When we bought our house, we really liked the fireplace in the bedroom. Or maybe I should say that we liked the idea of it. What we didn’t like was the outdated, beat-up unit that was currently in the wall. We also weren’t too thrilled that the model was a direct vent gas fireplace, which isn’t just unsafe, as everyone rushed to tell us – it’s also against building code, even here in New Hampshire, the “Live Free or Die” state.
First let me say, I don’t think I had a firm grasp on what the project would entail before I started. This wouldn’t be a quick out with the old, in with the new swap, but a multi-faceted job that would require several skills which I did not yet have. So the first logical step would be doing some research, self-education and planning, right? Yes. Yes it would. Is that what I did? No, it was not. Because I am me, and in my world (ie. when I’m working on a project by myself that makes me emperor by default) I make the rules.
So, Step 1: Demo – Demolition is the first step for several reason, all of which make perfect sense to me. For one, starting a project by having some fun gets things started right. For two, once you demo, you can’t change your mind. There’s no going back. Once there’s a hole in your wall, something has to be done about it. So with my husband’s help, we pulled the old unit out, which meant pulling the stone strips that framed the old fireplace off the wall. FYI – the stone had been stuck to the wall using some extraterrestrial glue which was crazy strong and tore chunks out of the drywall. I’d love to get my hands on a tube of that stuff, so Alf, if you’re listening . . . 

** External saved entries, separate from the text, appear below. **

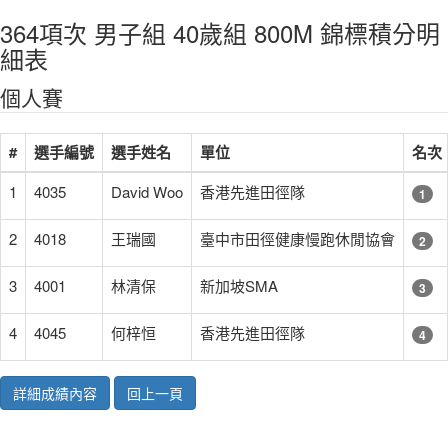
364項次 男子組 40歲組 800M 錦標積分明
細表
個人賽
#
選手編號
選手姓名
單位
名次
1
4035
David Woo
香港先進田徑隊
1
2
4018
王瑞國
臺中市田徑健康慢跑休閒協會
2
3
4001
林清保
新加坡SMA
3
4
4045
何梓恒
香港先進田徑隊
4
詳細成績內容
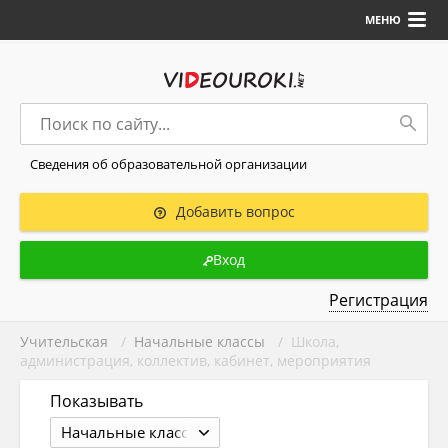
МЕНЮ
Сведения об образовательной организации
Добавить вопрос
Вход
Регистрация
Учительская
/
Начальные классы
/ Школа,
администрация, коллектив, кабинет, мероприятия
Показывать
Начальные классы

Step 2: This is the ‘reality strikes’ phase and it just might be the scariest step of all. It involves staring at the big hole you just made in the wall, and realizing that you’re the one who has to do something about it. So I put in the new electric model, which was quite a bit smaller than the original unit, and stared at the empty space around it. Then I turned the fireplace off and on a bunch of times for inspiration, so I could imagine how nice it would (hopefully) look when I was done. When it became apparent that the blank space wasn’t going to magically fill itself in for me, I reluctantly moved on.

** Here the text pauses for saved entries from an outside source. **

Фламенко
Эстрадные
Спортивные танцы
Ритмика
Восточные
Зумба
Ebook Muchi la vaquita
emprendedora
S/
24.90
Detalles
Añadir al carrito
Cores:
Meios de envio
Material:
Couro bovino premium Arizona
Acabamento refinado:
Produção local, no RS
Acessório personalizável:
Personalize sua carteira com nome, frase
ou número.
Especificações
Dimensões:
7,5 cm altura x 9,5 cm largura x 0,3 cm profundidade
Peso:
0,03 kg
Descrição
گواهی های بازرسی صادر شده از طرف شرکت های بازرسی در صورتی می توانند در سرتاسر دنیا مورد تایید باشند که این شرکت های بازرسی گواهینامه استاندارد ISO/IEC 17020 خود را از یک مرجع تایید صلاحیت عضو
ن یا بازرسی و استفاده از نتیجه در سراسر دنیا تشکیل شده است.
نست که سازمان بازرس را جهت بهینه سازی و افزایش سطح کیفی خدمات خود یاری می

Step 3: I bought some drywall, joint compound and drywall tape (which isn’t really tape at all – it’s paper with no sticky side – who knew?). I also bought a brand new utility knife. This one had never tasted blood before, and I’m happy to say it still hasn’t. My last one was like that bloodthirsty plant in Little Shop of Horrors. I can’t tell you what a relief it was to use a knife without hearing it say, “Feed me, Shannon.” I’m not one of those people who watch youtubes to see how to do something. I like to read how, and see step by step pictures. I used this LINK to learn how to drywall. I even cut it out in one piece with little rectangular ears on it to fix the drywall that was ripped of by the glue. It was perfect. Until I bent down to get the drywall tape and it fell on my head and broke. Go figure. I used the broken pieces and it turned out just fine. (NOTE – I knew I was going to tile over the area, so I did not have to be concerned with doing the neatest job, as you can see.) 
Step 4: After I admired my drywall job for a week, reveling in all my drywall handyman glory, it was time to learn how to tile. I used this LINK for the basics. Then I went to my local hardware store and found the perfect tile. Or, at least, the tile I really wanted to
use. The catch – it was backsplash tile, and had interlocking edges. It was also made of stone. The interlocking ends meant that I would have to cut the ends off the tiles for my edges. The stone meant that it would have to be cut with a saw. The saw meant either buying or renting a piece of equipment that I wasn’t willing to spend money on. So I settled. I found square sheets of mosaic stone tile that would not need cutting. Tiling
wasn’t as hard as I thought it would be. It was actually pretty easy until I got to the grouting part. For some
reason the grout was flinging around the
room like I was a monkey with a pitcher’s arm. This being a bedroom and not a shower, I really wanted to keep the clean-up to a minimum, so I used my hand to apply it. Maybe not the best idea, but it kept the fling radius to a minimum. My last remark about tiling is that scrubbing the grout off of the tops of stone tiles, with all their porous little clefts and crevices, was not the most enjoyable hour of my life. I imagine that it’s much easier to clean porcelain or ceramic tiles. 
Step 5: The last thing that remains to be done is to capture anybody with eyes that you can get your hands on and make them admire your handy work. This step would be easier if my emperor status and power extended beyond the realms of my own imagination, but they don’t. Just for the record, my dogs think I did a fantastic job, but prefer my kitchen adventures.